Мне могли дать новое сердце. Его не обязательно было брать у моего клона. Если бы я попросил, его бы взяли у какого-нибудь ненужного клона. Абсолютно гомологичное сердце — правительство исправно делает свое дело, бесперебойно поставляет сердца, — но все же незнакомое, нарушающее мою близость с собственным телом. В дни, когда клонирование еще не было распространено, донору и реципиенту —
Зачем, кому необходима моя долгая жизнь-выживание? Кто этому рад? Что означает мое присутствие здесь, если мое отсутствие так значимо? Эти вопросы к делу не относятся. Даже если мою жизнь стоило бы продлить, я, возможно, не взял бы сердце у своего клона. Или у любого другого.
Я пишу свой отчет. Вот что важно.
Именно поэтому я цепляюсь за жизнь: слушаю свое сердце, тревожусь о нем, как никогда раньше. Я внимателен к его систолам и диастолам, к учащению и замедлению его ритма, словно пытаюсь уловить последний шепот любимой. Я заслужил эту метафору. И эту тоже: на что походила бы моя жизнь с Сарой и ее жизнь со мной, будь у меня другое сердце?
Наша короткая совместная жизнь — по сути, а не на поверхностном уровне — до самой последней минуты была мирной и легкой. Мы были близки по духу. Мы не ссорились, вернее, редко ссорились. Никогда подолгу не злились друг на друга. Мы жили хорошо и слаженно. Содержали дом в чистоте и порядке, находили удовольствие в бережливости. Мы путешествовали, когда могли. Мы наслаждались обществом друг друга. Я был ей предан. По долгу и по природе, а также и потому, что я не мог поверить своему счастью. Она была нежной и красивой женщиной, а я был абсолютно обычным и непримечательным. Я верю, что она была мне преданна. (Мне бы не хотелось в этом сомневаться.) Я знаю и всегда знал, что я ее недостоин. Будучи ее мужем, я день за днем обманывал ее ожидания. Я верю, что она меня любила и что ее способность отдавать и получать любовь была намного больше моей собственной. Теперь я вижу, что делал недостаточно и не сумел помочь ей осознать эту способность, полностью раскрыть этот дар. Чтобы любить меня так, как я просил ее любить меня, так, как я разрешал ей любить меня, не надо было всех сил, всей души, как она могла. Моя беда в том, что спустя столько лет я не могу перестать чувствовать. Я до сих пор ощущаю вкус ее любви. Я закрываю глаза и вижу все: нашу столь недолгую совместную жизнь, мою тупость, мою сдержанность. Непростительно.

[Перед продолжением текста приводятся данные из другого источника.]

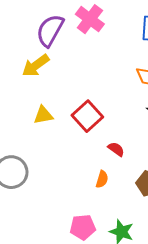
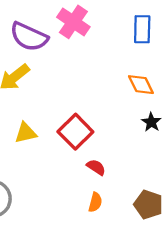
purple semicircle: (50, 30) -> (29, 37), turned -92
red semicircle: (116, 149) -> (96, 167), moved

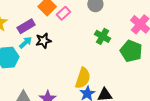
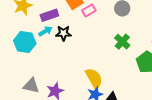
yellow semicircle: (83, 78) -> (94, 78), turned -60

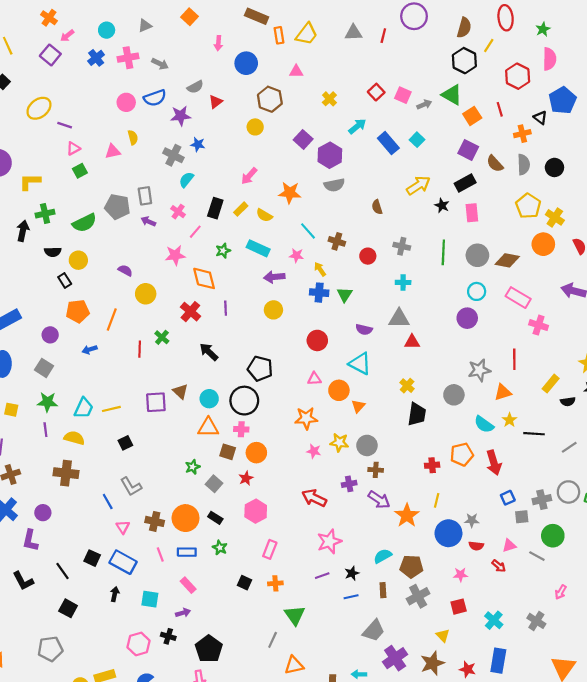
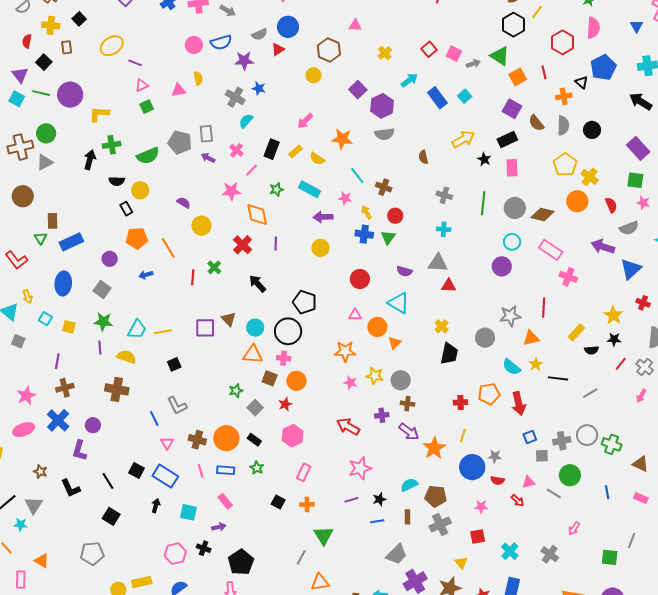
blue circle: (246, 63) -> (288, 27), moved
red circle: (368, 256) -> (395, 216), moved
orange line: (112, 320) -> (168, 248), turned -55

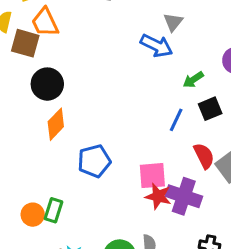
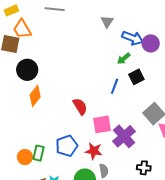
blue arrow: (157, 46) -> (133, 38), moved
red semicircle: (204, 156) -> (80, 106), moved
blue pentagon: (94, 161) -> (67, 146), moved
red star: (158, 196) -> (94, 151), moved
purple cross: (184, 196) -> (124, 136), turned 35

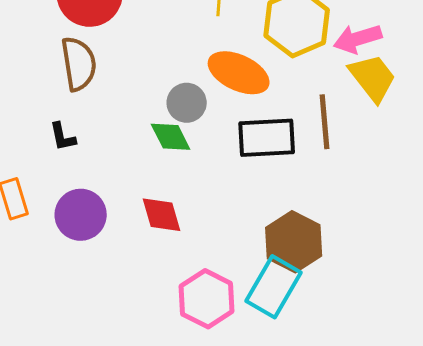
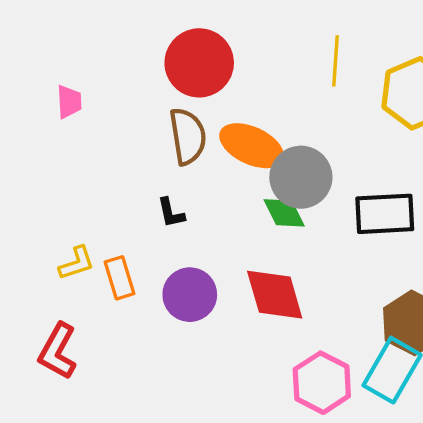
orange ellipse: (239, 73) -> (252, 146), moved
gray circle: (187, 103) -> (301, 177), size x1.5
red diamond: (162, 215) -> (275, 295), size x1.4

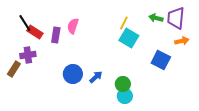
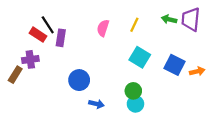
black line: (25, 23) -> (48, 25), moved
pink semicircle: (73, 26) -> (103, 28), moved
cyan square: (129, 38) -> (140, 57), moved
orange arrow: (182, 41) -> (197, 71), moved
blue arrow: (96, 77) -> (96, 104), moved, turned 56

Я не сразу заметил, что она пришла ко мне грустной и сломанной. Кроме того, что я понял, наблюдая отношения Сары с отцом, я очень мало знаю о ее детстве в Индианоле. По вполне понятным причинам она не стремилась говорить об этом. Правда, я не уверен, что мне хотелось знать больше. Она была самой старшей из троих детей и главным — я бы сказал, маниакальным — объектом внимания отца. У нее были брат и сестра. Отец полностью предоставил их заботе матери, которая взамен, по-видимому, отдала ему все права и влияние на Сару. Осознав, что она вырастет красивой, он, ее отец, преподобный Берд, отчаянный англофил, настоял на своем представлении о том, какой должна быть Сара. Я видел фотографии: Сара на пуантах в «Спящей красавице»; Сара со скрипкой; Сара, сидящая на ирландском пони; Сара в платье для котильона. Отец вылепил ее согласно собственному представлению, для собственного восхищения, соединив два типа, ни один из которых не видел наяву — образ дочери сквайра девятнадцатого века и красавицы-южанки (девушек второго типа было полным-полно в Колледже Вильгельма и Марии, когда я там учился, но они были лишь бледной копией первого типа.) Он записал Сару в Епископальную школу святой Агаты для девочек. Он настаивал, чтобы она брала уроки игры на фортепьяно и скрипке. Он заставил ее учиться танцам у преподавателя в Де-Мойне, и когда Саре исполнилось четырнадцать, она была первой танцовщицей среди молодежи этого города. Он купил ей пони по кличке Финн (увы, даже пони получил псевдоним), которого держал на ферме к западу от Индианолы, и платил почтенной девонширке, жене священника епархии, чтобы та обучала Сару верховой езде. Он проявлял страстный, неестественный интерес к ее одежде, прическе, косметике и украшениям. Именно он решил, что ей необходимо проколоть уши. Он настаивал, чтобы Сара каждые две недели делала маникюр. Даже после того, как мы поженились, он упорствовал в оценке ее внешности и продолжал посылать ей дорогие украшения и одежду, которые — меня это очень радовало — она никогда не носила.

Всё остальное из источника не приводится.